Elastic Cloud Incident Report: February 4, 2019

“Service metrics had reported the hosts as healthy, thus signaling that it was safe to proceed with the maintenance; however, the metrics proved to be insufficient in conveying the state of individual hosts and of the coordination layer as a whole.”
Incident #40 at Elastic on 2019/02/04 by Panagiotis Moustafellos (Tech Lead - SRE), Ben Osborne (Site Reliability) Engineer
Full report https://www.elastic.co/blog/elastic-cloud-incident-report-feburary-4-2019
How it happened During an upgrade of hosts in the coordination layer (in which hosts were patched and then used to replace old hosts) high traffic and a defect led to CPU softlocks and a ZooKeeper failure. A portion of the high traffic was due to reconnection attempts due to the instability caused by high latency. A second set of services (kibana dashboards) that depend on the ZooKeeper ensemble also failed due to a defect that left unsuccessful connections open (and there were many of these because of failures to connect to the zookeeper ensemble).

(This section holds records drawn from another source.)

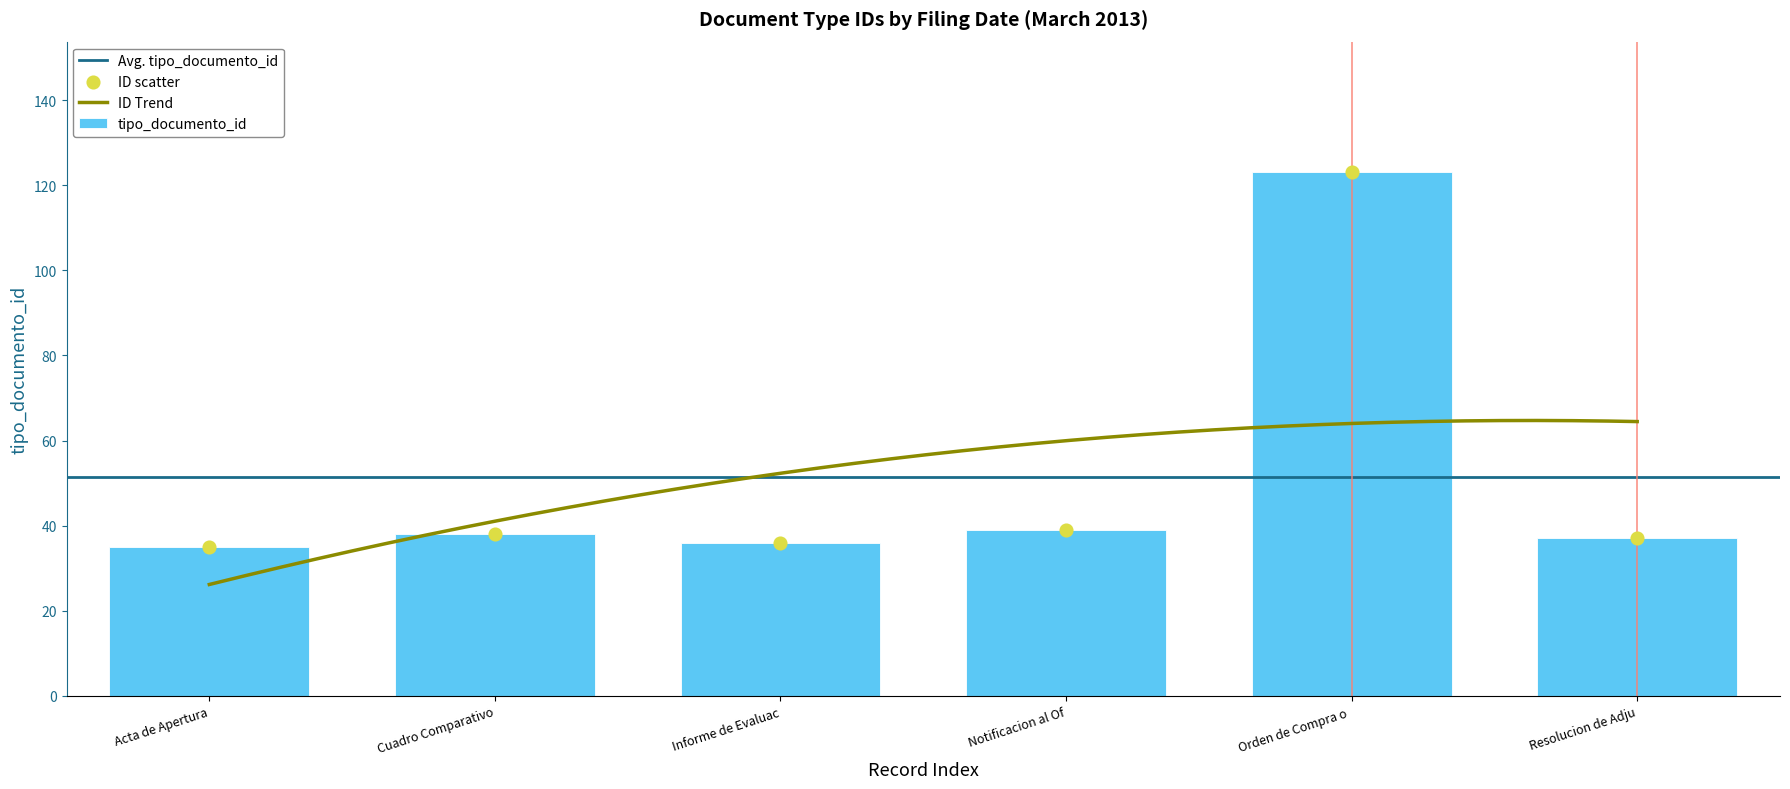

The tipo_documento_id series shows 50 at Cuadro Comparativo. True or false?

False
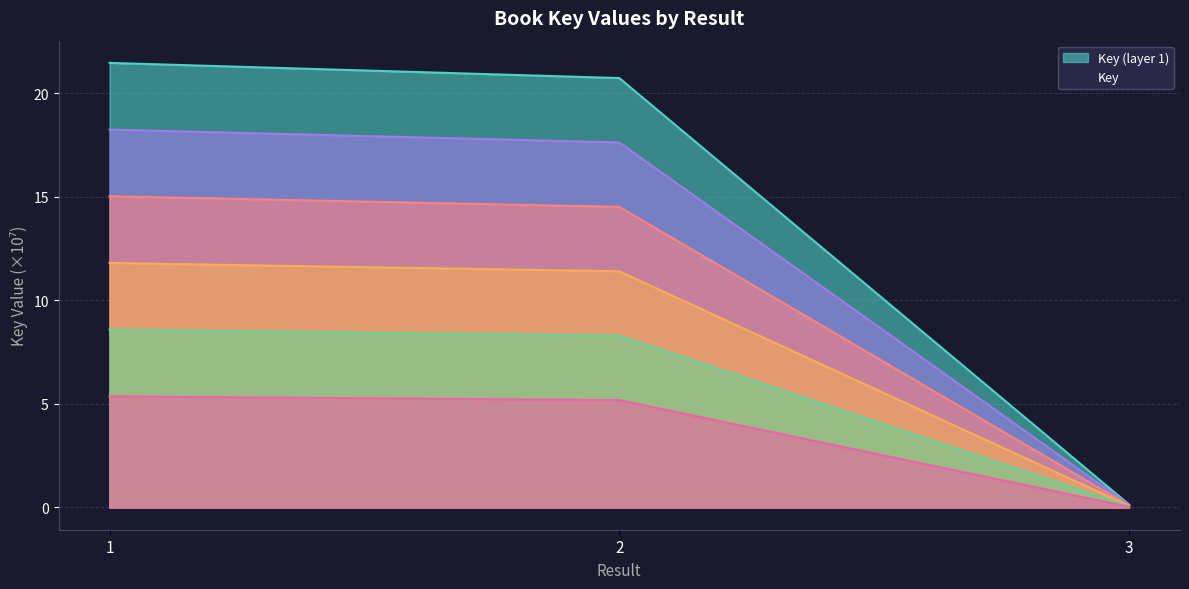

The chart shows a value of 0.0 at 3. True or false?

False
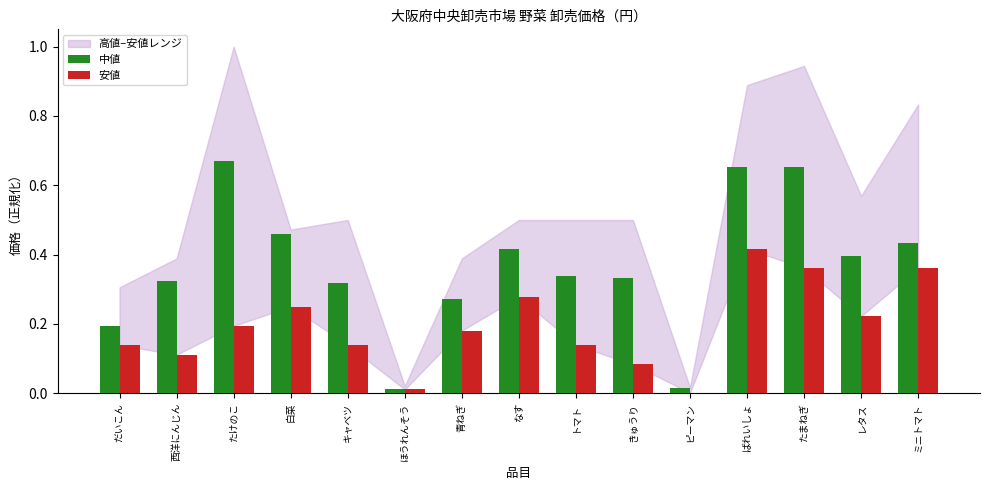

Which series has the largest total across all categories?

中値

Architecture A multi-layer application: (1) a Kibana frontend, (2) a proxy/routing layer that routes requests to cluster nodes, and (3) a coordination layer which maintains node state and location (implemented as a three-node Apache ZooKeeper ensemble).
Technologies Apache ZooKeeper, Elasticsearch, Kibana
Root cause During an upgrade, hosts in the coordination layer were under too much load (due to client traffic, including reconnect attempts) to establish quorum; and a defect in runc.
Failure The coordination layer had increasd latency and low availability, and cluster hosts experienced soft locks; responders eliminated nearly all client traffic to help with mitigation.
Impact Customers experienced reduced functionality or a partial outage and later a complete in one region.
Mitigation Rolled back ZooKeeper hosts to previous version and removed client traffic to allow the ensemble to get up correctly. Restarted kibana instances and applied limits to avoid keeping connections open.